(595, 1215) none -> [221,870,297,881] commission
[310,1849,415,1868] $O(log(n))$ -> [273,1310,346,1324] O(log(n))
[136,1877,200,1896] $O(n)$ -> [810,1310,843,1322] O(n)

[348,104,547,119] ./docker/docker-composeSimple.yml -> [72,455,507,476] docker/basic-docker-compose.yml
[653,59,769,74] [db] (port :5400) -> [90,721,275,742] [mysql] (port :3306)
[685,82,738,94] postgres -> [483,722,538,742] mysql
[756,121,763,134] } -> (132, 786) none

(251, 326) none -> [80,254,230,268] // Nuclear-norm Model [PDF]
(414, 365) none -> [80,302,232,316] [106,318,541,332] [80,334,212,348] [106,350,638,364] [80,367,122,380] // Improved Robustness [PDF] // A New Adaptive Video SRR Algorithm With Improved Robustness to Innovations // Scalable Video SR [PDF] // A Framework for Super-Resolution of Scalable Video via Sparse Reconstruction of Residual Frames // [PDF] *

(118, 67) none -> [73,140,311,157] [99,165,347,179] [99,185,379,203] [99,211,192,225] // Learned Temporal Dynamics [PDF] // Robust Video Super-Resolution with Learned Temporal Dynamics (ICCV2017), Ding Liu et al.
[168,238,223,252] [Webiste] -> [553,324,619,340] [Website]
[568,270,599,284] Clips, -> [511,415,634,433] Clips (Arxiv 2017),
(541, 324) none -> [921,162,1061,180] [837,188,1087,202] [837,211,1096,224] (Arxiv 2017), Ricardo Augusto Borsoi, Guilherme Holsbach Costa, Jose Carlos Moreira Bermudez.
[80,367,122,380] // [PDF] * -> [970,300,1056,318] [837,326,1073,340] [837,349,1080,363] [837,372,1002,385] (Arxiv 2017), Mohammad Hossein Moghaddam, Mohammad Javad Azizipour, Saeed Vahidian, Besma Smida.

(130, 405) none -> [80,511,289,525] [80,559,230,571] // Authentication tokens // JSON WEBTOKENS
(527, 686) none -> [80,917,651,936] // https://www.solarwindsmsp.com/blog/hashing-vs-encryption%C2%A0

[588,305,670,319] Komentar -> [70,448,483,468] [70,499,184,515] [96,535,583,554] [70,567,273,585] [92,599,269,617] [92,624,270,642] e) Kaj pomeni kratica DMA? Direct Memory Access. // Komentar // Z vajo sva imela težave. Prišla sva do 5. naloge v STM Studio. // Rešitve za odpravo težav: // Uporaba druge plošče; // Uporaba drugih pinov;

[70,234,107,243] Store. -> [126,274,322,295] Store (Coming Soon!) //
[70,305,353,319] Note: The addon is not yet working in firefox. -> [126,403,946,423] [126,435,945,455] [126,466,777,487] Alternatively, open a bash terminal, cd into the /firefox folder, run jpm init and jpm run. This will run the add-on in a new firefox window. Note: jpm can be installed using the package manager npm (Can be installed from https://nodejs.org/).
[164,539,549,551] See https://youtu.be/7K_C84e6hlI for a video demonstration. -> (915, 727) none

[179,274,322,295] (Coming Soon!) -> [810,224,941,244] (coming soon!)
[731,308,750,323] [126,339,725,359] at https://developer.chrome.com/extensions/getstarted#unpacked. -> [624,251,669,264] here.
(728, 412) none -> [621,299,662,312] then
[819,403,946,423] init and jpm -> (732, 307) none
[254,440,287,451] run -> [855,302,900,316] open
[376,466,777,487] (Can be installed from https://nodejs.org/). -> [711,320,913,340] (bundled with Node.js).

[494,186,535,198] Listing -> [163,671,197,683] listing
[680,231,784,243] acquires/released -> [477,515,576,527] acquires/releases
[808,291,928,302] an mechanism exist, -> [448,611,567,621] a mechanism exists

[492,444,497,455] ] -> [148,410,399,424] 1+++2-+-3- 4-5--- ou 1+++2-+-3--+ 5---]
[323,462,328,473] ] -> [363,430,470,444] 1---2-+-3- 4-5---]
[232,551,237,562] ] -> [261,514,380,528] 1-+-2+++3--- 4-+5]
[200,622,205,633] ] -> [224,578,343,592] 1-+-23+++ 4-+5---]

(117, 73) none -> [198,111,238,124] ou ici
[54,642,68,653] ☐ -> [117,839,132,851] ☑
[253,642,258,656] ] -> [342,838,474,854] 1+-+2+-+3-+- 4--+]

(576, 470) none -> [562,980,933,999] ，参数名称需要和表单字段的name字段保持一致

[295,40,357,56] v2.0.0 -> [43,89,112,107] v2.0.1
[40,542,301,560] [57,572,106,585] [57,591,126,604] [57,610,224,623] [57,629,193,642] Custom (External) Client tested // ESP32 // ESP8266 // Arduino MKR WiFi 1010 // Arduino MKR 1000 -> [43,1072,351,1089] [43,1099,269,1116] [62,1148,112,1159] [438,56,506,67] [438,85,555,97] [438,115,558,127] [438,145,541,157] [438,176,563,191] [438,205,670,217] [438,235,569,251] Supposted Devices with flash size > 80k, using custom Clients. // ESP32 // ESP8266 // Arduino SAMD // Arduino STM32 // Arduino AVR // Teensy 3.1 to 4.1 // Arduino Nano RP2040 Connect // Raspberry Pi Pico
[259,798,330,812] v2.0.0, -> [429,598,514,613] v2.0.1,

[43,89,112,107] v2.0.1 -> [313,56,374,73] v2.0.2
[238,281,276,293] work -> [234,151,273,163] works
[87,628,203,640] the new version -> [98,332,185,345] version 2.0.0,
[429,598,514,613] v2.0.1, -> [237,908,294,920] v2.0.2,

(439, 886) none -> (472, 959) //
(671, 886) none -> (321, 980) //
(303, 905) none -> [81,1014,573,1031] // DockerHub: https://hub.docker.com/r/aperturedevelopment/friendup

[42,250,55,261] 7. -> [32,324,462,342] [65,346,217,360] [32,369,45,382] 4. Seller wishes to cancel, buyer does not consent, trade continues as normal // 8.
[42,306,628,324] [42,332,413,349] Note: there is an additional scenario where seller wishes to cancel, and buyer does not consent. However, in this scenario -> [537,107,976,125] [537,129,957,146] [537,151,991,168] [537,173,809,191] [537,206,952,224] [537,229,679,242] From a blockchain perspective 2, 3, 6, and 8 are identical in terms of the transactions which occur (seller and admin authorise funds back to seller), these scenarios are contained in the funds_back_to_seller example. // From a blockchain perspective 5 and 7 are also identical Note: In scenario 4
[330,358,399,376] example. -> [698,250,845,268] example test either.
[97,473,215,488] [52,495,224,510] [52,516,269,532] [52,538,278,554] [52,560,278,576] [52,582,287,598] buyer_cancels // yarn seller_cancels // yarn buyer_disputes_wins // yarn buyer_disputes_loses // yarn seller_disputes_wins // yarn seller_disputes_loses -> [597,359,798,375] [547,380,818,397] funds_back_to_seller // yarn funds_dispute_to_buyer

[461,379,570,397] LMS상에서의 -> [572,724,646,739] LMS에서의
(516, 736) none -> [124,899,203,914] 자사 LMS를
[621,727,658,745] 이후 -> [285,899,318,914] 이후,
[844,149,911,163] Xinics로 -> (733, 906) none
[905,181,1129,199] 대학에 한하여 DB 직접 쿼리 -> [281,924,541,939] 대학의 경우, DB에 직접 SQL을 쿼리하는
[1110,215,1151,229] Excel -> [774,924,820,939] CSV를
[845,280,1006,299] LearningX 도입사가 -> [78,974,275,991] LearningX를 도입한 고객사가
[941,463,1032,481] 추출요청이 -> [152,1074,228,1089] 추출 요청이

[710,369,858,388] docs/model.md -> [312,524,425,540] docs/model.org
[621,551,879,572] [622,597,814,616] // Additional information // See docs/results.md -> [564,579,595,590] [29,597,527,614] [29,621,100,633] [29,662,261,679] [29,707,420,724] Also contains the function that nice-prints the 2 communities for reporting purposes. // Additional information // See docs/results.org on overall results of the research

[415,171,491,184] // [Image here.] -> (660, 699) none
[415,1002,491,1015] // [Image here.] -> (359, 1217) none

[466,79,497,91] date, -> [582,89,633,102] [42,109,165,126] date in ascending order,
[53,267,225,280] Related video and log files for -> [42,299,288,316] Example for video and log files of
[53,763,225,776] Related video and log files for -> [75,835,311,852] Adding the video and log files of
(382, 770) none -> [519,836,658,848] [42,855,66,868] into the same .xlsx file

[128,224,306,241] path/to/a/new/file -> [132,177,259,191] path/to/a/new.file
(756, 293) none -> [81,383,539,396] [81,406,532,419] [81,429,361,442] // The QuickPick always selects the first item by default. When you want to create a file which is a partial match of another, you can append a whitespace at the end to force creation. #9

Exercise aim: Starting at the line with "(541, 324) none" and ending at the line with "[731,308,750,323] [126,339,725,359] at", print each line of the listing above exactly, with no other lines.

Answer to this task:
(541, 324) none -> [921,162,1061,180] [837,188,1087,202] [837,211,1096,224] (Arxiv 2017), Ricardo Augusto Borsoi, Guilherme Holsbach Costa, Jose Carlos Moreira Bermudez.
[80,367,122,380] // [PDF] * -> [970,300,1056,318] [837,326,1073,340] [837,349,1080,363] [837,372,1002,385] (Arxiv 2017), Mohammad Hossein Moghaddam, Mohammad Javad Azizipour, Saeed Vahidian, Besma Smida.

(130, 405) none -> [80,511,289,525] [80,559,230,571] // Authentication tokens // JSON WEBTOKENS
(527, 686) none -> [80,917,651,936] // https://www.solarwindsmsp.com/blog/hashing-vs-encryption%C2%A0

[588,305,670,319] Komentar -> [70,448,483,468] [70,499,184,515] [96,535,583,554] [70,567,273,585] [92,599,269,617] [92,624,270,642] e) Kaj pomeni kratica DMA? Direct Memory Access. // Komentar // Z vajo sva imela težave. Prišla sva do 5. naloge v STM Studio. // Rešitve za odpravo težav: // Uporaba druge plošče; // Uporaba drugih pinov;

[70,234,107,243] Store. -> [126,274,322,295] Store (Coming Soon!) //
[70,305,353,319] Note: The addon is not yet working in firefox. -> [126,403,946,423] [126,435,945,455] [126,466,777,487] Alternatively, open a bash terminal, cd into the /firefox folder, run jpm init and jpm run. This will run the add-on in a new firefox window. Note: jpm can be installed using the package manager npm (Can be installed from https://nodejs.org/).
[164,539,549,551] See https://youtu.be/7K_C84e6hlI for a video demonstration. -> (915, 727) none

[179,274,322,295] (Coming Soon!) -> [810,224,941,244] (coming soon!)
[731,308,750,323] [126,339,725,359] at https://developer.chrome.com/extensions/getstarted#unpacked. -> [624,251,669,264] here.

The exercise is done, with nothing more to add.